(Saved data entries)

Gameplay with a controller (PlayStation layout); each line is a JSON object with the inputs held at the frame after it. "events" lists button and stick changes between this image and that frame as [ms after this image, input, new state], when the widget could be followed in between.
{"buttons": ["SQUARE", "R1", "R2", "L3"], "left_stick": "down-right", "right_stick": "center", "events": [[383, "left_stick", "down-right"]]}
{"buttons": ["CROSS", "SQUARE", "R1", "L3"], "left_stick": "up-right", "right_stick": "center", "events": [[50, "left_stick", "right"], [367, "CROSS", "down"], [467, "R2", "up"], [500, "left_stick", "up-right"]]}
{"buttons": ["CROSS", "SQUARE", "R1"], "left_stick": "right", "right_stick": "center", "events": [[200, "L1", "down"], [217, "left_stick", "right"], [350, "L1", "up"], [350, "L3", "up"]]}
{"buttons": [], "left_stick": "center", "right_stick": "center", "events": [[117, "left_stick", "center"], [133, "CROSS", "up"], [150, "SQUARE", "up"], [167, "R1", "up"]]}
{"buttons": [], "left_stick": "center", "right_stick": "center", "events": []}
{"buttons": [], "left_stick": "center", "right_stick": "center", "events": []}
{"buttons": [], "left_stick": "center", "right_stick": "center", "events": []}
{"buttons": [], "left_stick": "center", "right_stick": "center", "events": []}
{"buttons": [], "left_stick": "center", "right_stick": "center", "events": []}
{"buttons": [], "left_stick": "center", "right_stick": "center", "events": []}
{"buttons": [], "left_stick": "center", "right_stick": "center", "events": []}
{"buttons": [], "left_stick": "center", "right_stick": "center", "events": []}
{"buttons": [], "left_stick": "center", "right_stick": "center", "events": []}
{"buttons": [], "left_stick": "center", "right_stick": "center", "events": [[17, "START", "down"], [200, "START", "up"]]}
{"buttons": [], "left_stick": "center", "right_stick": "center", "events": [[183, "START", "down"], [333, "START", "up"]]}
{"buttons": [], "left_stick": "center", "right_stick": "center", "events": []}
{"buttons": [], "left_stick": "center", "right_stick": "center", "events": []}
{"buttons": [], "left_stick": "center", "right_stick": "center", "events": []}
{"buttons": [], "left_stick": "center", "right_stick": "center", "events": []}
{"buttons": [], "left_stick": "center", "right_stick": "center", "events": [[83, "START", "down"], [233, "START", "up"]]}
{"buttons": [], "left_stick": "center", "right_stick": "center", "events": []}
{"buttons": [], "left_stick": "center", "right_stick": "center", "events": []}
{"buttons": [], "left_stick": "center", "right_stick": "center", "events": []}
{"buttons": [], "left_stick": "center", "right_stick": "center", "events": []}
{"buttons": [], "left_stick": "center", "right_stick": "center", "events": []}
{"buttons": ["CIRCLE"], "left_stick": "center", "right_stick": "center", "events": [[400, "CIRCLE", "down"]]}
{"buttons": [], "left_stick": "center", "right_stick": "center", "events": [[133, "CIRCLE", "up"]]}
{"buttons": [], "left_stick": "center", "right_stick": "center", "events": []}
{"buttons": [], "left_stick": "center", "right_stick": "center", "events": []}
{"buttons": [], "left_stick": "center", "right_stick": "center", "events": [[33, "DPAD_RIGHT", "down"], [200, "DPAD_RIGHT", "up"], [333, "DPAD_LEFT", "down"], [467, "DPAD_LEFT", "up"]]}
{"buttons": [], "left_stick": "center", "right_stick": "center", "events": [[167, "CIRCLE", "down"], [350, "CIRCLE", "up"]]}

What needs to be done:
Set down every entry exactly as given.

Answer section:
Gameplay with a controller (PlayStation layout); each line is a JSON object with the inputs held at the frame after it. "events" lists button and stick changes between this image and that frame as [ms after this image, input, new state], when the widget could be followed in between.
{"buttons": ["SQUARE", "R1", "R2", "L3"], "left_stick": "down-right", "right_stick": "center", "events": [[383, "left_stick", "down-right"]]}
{"buttons": ["CROSS", "SQUARE", "R1", "L3"], "left_stick": "up-right", "right_stick": "center", "events": [[50, "left_stick", "right"], [367, "CROSS", "down"], [467, "R2", "up"], [500, "left_stick", "up-right"]]}
{"buttons": ["CROSS", "SQUARE", "R1"], "left_stick": "right", "right_stick": "center", "events": [[200, "L1", "down"], [217, "left_stick", "right"], [350, "L1", "up"], [350, "L3", "up"]]}
{"buttons": [], "left_stick": "center", "right_stick": "center", "events": [[117, "left_stick", "center"], [133, "CROSS", "up"], [150, "SQUARE", "up"], [167, "R1", "up"]]}
{"buttons": [], "left_stick": "center", "right_stick": "center", "events": []}
{"buttons": [], "left_stick": "center", "right_stick": "center", "events": []}
{"buttons": [], "left_stick": "center", "right_stick": "center", "events": []}
{"buttons": [], "left_stick": "center", "right_stick": "center", "events": []}
{"buttons": [], "left_stick": "center", "right_stick": "center", "events": []}
{"buttons": [], "left_stick": "center", "right_stick": "center", "events": []}
{"buttons": [], "left_stick": "center", "right_stick": "center", "events": []}
{"buttons": [], "left_stick": "center", "right_stick": "center", "events": []}
{"buttons": [], "left_stick": "center", "right_stick": "center", "events": []}
{"buttons": [], "left_stick": "center", "right_stick": "center", "events": [[17, "START", "down"], [200, "START", "up"]]}
{"buttons": [], "left_stick": "center", "right_stick": "center", "events": [[183, "START", "down"], [333, "START", "up"]]}
{"buttons": [], "left_stick": "center", "right_stick": "center", "events": []}
{"buttons": [], "left_stick": "center", "right_stick": "center", "events": []}
{"buttons": [], "left_stick": "center", "right_stick": "center", "events": []}
{"buttons": [], "left_stick": "center", "right_stick": "center", "events": []}
{"buttons": [], "left_stick": "center", "right_stick": "center", "events": [[83, "START", "down"], [233, "START", "up"]]}
{"buttons": [], "left_stick": "center", "right_stick": "center", "events": []}
{"buttons": [], "left_stick": "center", "right_stick": "center", "events": []}
{"buttons": [], "left_stick": "center", "right_stick": "center", "events": []}
{"buttons": [], "left_stick": "center", "right_stick": "center", "events": []}
{"buttons": [], "left_stick": "center", "right_stick": "center", "events": []}
{"buttons": ["CIRCLE"], "left_stick": "center", "right_stick": "center", "events": [[400, "CIRCLE", "down"]]}
{"buttons": [], "left_stick": "center", "right_stick": "center", "events": [[133, "CIRCLE", "up"]]}
{"buttons": [], "left_stick": "center", "right_stick": "center", "events": []}
{"buttons": [], "left_stick": "center", "right_stick": "center", "events": []}
{"buttons": [], "left_stick": "center", "right_stick": "center", "events": [[33, "DPAD_RIGHT", "down"], [200, "DPAD_RIGHT", "up"], [333, "DPAD_LEFT", "down"], [467, "DPAD_LEFT", "up"]]}
{"buttons": [], "left_stick": "center", "right_stick": "center", "events": [[167, "CIRCLE", "down"], [350, "CIRCLE", "up"]]}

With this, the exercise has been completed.